While Blab's platform can certainly come in handy for ever vigilant marketers looking for a real-time marketing opportunity, perhaps its most effective use is in identifying customer service or PR issues for a brand before they become too big. The guys at Blab were reluctant to name their customers, but they did provide us with the use case of a large tech company, which became aware of a glitch in their product first in Europe. Using the Blab platform, the company was able to see the customer complaints pick up steam across the Atlantic and its customer service team was able to quickly create a response plan before the complaints started trending in the US.
In another Blab use case, a major film studio was able to identify a potential PR disaster early when people found out that one of the films it had produced was based on a story written by a homophobic author. (Blab couldn't name this client, but my bet is Lions Gate Entertainment, which produced the film Ender's Game, based on the sci-fi young adult novel of the same name.) The studio issued a statement early addressing the controversy and distancing itself clearly from the author, effectively nipping the issue in the bud.
If the last few years were all about listening to customer conversations, the future is in predicting them. We've already seen Adobe introduce predictive analytics for Adobe Analytics and Adobe Target. And recently Austin-based social media management platform Spredfast launched Spark, a predictive social media analytics tool that also charts a graph predicting the trending potential of a topic.
However, Spark only scans conversations on Twitter, and has a predictive capability limited only to the next four hours. In comparison, Blab pulls in conversation data from a huge variety of sources, and predicts trending activity 48 to 72 hours into the future. As far as how confident those predictions are, Browning says the platform makes a million predictions per minute and measures every single one of those every half hour, which on average, is 70% accurate.

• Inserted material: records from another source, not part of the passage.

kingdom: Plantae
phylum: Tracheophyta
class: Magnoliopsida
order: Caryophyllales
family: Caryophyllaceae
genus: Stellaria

“We're making predictions on messy chaotic data in real time,” says Browning. “Plus it's multi-fact predictions - we have to get the time right, the volume right, and the channel right all at the same time.”
By industry standards, Blab has a pretty good prediction rate, and as a real-time marketing tool, it definitely provides value to both the marketing and PR functions of a brand. However, as a social media management tool, Blab can't compare to Spredfast's Spark capabilities, which not only has the predictive analytics, it also allows real-time engagement and content management within the platform.
Blab is much more of an advanced social media listening tool, which means it can confidently take on the likes of Radian6 and Brandwatch and win. It extends its listening capabilities outside the expected social media territories of Facebook and Twitter, and it also does it in languages other than English, which is especially useful for global brands.
The edge Radian6 now holds of course is the integration with Buddy Media, which allows the user to not just listen to the conversation, but engage with it through the platform too. That's where Blab falls short. It currently does not provide he capability for real-time engagement within the platform, or some sort of integration with a social media content publishing tool. However, as a listening platform, it is extremely powerful and with a clean, easy to understand user-interface, it's an attractive proposition for marketers who want to consistently be two steps ahead of every conversation.